**What you will do**: Where the word "KiKa" occurs in a line of the data, return the whole line.

**** Dataset content ****

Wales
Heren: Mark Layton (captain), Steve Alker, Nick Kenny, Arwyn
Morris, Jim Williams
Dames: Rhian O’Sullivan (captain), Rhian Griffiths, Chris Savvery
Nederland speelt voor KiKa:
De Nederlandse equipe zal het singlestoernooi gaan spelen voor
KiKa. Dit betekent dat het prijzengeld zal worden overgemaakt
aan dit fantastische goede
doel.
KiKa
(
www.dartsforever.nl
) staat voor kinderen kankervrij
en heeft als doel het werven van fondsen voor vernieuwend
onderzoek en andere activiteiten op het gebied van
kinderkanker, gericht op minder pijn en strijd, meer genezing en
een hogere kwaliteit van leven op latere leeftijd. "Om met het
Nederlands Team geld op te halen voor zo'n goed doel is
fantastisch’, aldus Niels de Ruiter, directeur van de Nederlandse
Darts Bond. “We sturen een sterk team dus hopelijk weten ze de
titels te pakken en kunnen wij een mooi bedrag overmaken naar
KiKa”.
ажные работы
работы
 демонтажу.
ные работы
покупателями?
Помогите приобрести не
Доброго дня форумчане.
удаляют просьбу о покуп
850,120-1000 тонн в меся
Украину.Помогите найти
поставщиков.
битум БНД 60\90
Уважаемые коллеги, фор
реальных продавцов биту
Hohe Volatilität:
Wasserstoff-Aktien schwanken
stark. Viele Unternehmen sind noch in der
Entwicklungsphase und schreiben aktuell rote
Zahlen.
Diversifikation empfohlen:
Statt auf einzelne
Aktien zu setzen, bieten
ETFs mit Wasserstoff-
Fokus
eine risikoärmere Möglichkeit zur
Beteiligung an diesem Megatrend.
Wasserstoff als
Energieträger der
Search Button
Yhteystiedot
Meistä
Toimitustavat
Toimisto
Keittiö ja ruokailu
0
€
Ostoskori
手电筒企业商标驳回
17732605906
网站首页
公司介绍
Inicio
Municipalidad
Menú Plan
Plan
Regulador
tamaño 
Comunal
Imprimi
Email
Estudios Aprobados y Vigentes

****

**Exercise result**:
Nederland speelt voor KiKa:
KiKa. Dit betekent dat het prijzengeld zal worden overgemaakt
KiKa
KiKa”.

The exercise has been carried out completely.